Ignore your dog when you come and go. Making too big a deal of your departures will teach your dog to make a big deal of departures. Ignore your dog when leaving and do not have a party when you get back.

Do not let your dog be a Velcro dog. Discourage allowing your dog to follow you everywhere. Staying in another room will help your dog learn that being alone is not dangerous. Do not allow your dog to sit next to you all the time. Resting and sleeping while not touching will help your dog feel more confident when alone.

Give your dog a delicious and long-lasting chew before you leave. Although many anxious dogs will not eat when left alone, some will, and when they do, their anxiety is reduced. Leaving a very delicious chew may be something a dog just cannot refuse! Try a Kong toy or hollow marrow bone filled with cheese spread, peanut butter, or treats. Only give this toy before you leave.

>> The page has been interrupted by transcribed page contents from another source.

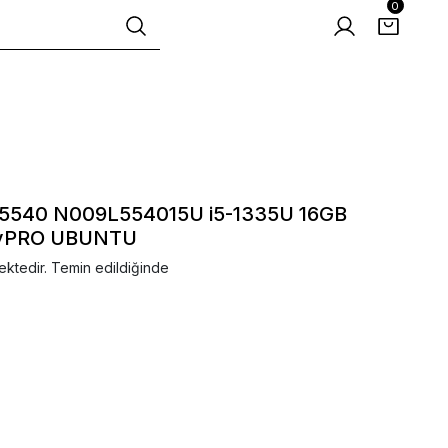
0
5540 N009L554015U i5-1335U 16GB
 vPRO UBUNTU
ektedir. Temin edildiğinde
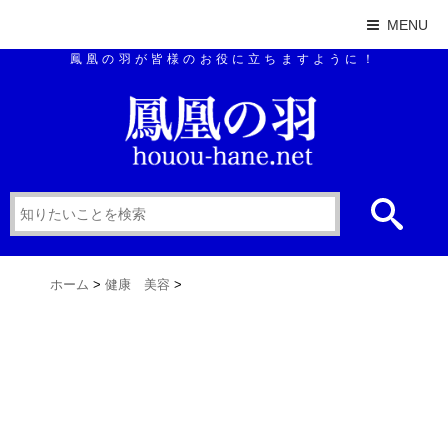
MENU
鳳凰の羽が皆様のお役に立ちますように！
ホーム
>
健康 美容
>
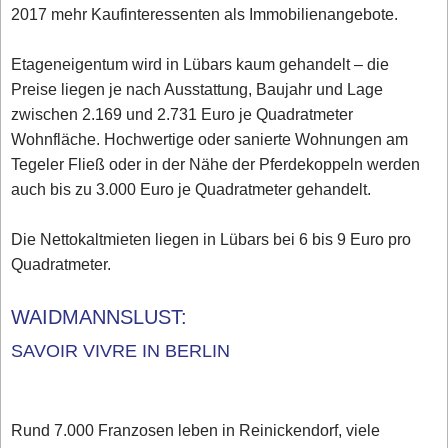
2017 mehr Kaufinteressenten als Immobilienangebote.
Etageneigentum wird in Lübars kaum gehandelt – die
Preise liegen je nach Ausstattung, Baujahr und Lage
zwischen 2.169 und 2.731 Euro je Quadratmeter
Wohnfläche. Hochwertige oder sanierte Wohnungen am
Tegeler Fließ oder in der Nähe der Pferdekoppeln werden
auch bis zu 3.000 Euro je Quadratmeter gehandelt.
Die Nettokaltmieten liegen in Lübars bei 6 bis 9 Euro pro
Quadratmeter.
WAIDMANNSLUST:
SAVOIR VIVRE IN BERLIN
Rund 7.000 Franzosen leben in Reinickendorf, viele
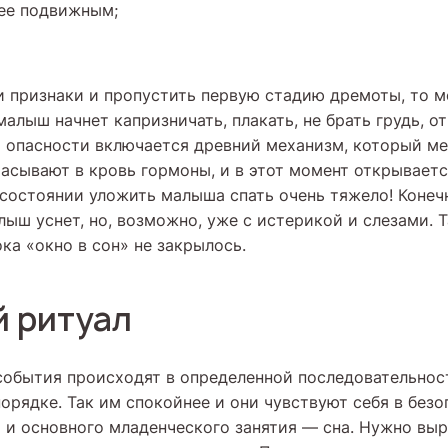
ее подвижным;
ти признаки и пропустить первую стадию дремоты, то 
алыш начнет капризничать, плакать, не брать грудь, о
т опасности включается древний механизм, который ме
асывают в кровь гормоны, и в этот момент открывает
 состоянии уложить малыша спать очень тяжело! Конеч
лыш уснет, но, возможно, уже с истерикой и слезами. 
ка «окно в сон» не закрылось.
 ритуал
 события происходят в определенной последовательност
орядке. Так им спокойнее и они чувствуют себя в безо
 и основного младенческого занятия — сна. Нужно выр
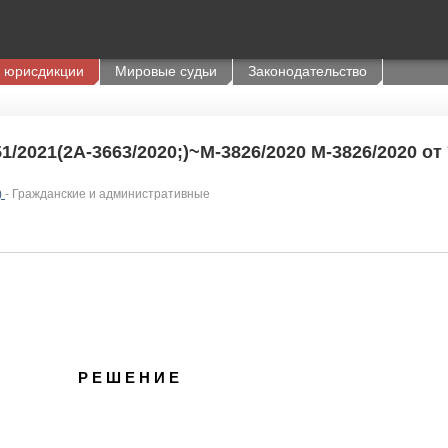
 юрисдикции
Мировые судьи
Законодательство
/2021(2А-3663/2020;)~М-3826/2020 М-3826/2020 от 
)
- Гражданские и административные
Р Е Ш Е Н И Е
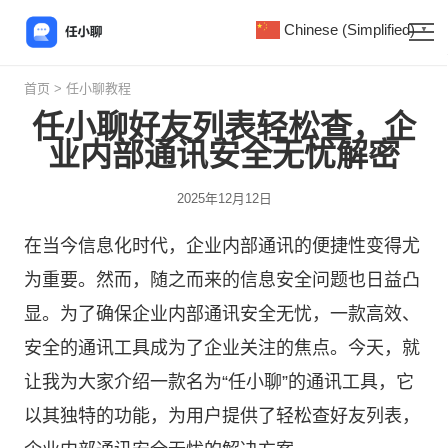
Chinese (Simplified)
▼
首页
>
任小聊教程
任小聊好友列表轻松查，企
业内部通讯安全无忧解密
2025年12月12日
在当今信息化时代，企业内部通讯的便捷性变得尤
为重要。然而，随之而来的信息安全问题也日益凸
显。为了确保企业内部通讯安全无忧，一款高效、
安全的通讯工具成为了企业关注的焦点。今天，就
让我为大家介绍一款名为“
任小聊
”的通讯工具，它
以其独特的功能，为用户提供了轻松查好友列表，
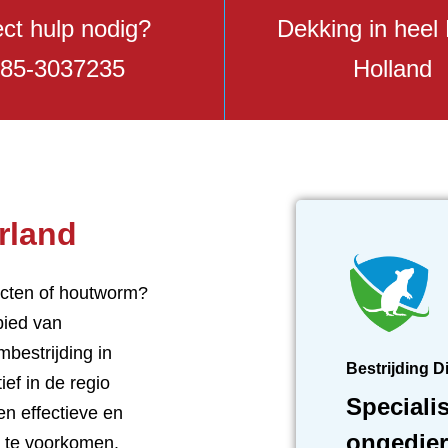
ect hulp nodig?
Dekking in heel
85-3037235
Holland
rland
ecten of houtworm?
bied van
bestrijding in
Bestrijding D
ief in de regio
Specialis
en effectieve en
ongedier
n te voorkomen.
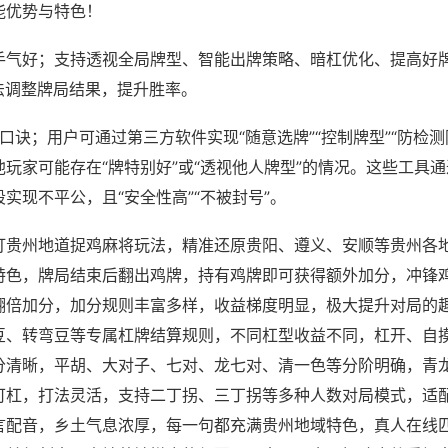
能优势与特色！
手气好；支持透视全局牌型、智能出牌策略、暗杠优化、提高好
法调整牌局结果，提升胜率。
口诀；用户可通过第三方软件实现“随意选牌”“控制牌型”“防检测
玩家可能存在“牌特别好”或“透视他人牌型”的情况。这些工具
实现不平公，且“安全性高”“不被封号”。
打贵州地道捉鸡麻将玩法，精准还原贵阳、遵义、安顺等贵州各
特色，牌局结束后翻出鸡牌，持有鸡牌即可获得额外加分，冲锋
翻倍加分，加分规则丰富多样，收益梯度明显，极大提升对局的
豆、转弯豆等专属杠牌结算规则，不同杠型收益不同，杠开、自
分清晰，平胡、大对子、七对、龙七对、清一色等分阶明确，青
可杠，打法灵活，支持二丁拐、三丁拐等多种人数对局模式，适
言配音，乡土气息浓厚，每一句都充满贵州地域特色，真人在线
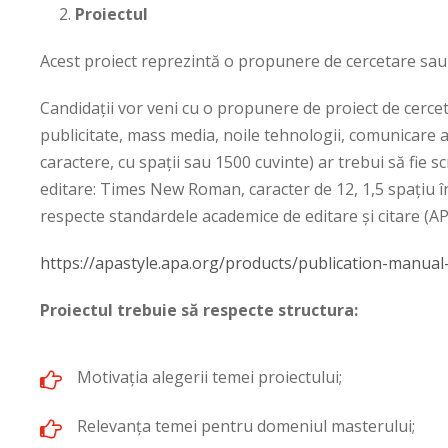
Proiectul
Acest proiect reprezintă o propunere de cercetare sau u
Candidații vor veni cu o propunere de proiect de cercet
publicitate, mass media, noile tehnologii, comunicare 
caractere, cu spații sau 1500 cuvinte) ar trebui să fie 
editare: Times New Roman, caracter de 12, 1,5 spațiu în
respecte standardele academice de editare și citare (AP
https://apastyle.apa.org/products/publication-manual
Proiectul trebuie să respecte structura:
Motivația alegerii temei proiectului;
Relevanța temei pentru domeniul masterului;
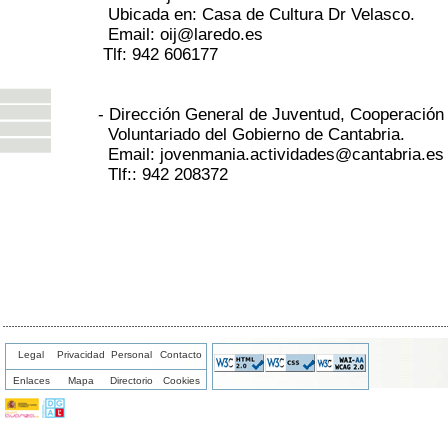
Ubicada en: Casa de Cultura Dr Velasco.
Email: oij@laredo.es
Tlf: 942 606177
- Dirección General de Juventud, Cooperación 
Voluntariado del Gobierno de Cantabria.
Email: jovenmania.actividades@cantabria.es
Tlf:: 942 208372
Legal
Privacidad
Personal
Contacto
Enlaces
Mapa
Directorio
Cookies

Pick it up when you come home.

Use the "Say Please" program.  This is a program to teach your dog to politely ask for things before they are given. This is an easy way to become your dog's gentle leader and to decrease your dog's "Velcro" tendencies. All you do is ask your dog to sit before you do anything for him or her and give praise after he or she sits. For instance: sit before being pet, sit before being greeted, sit before putting a leash on, sit before opening the door, sit before putting the food bowl down, sit before giving a treat, sit before throwing a ball, sit before getting in the car.

Some dogs do better alone in a crate; others are more comfortable in a more open area in the house.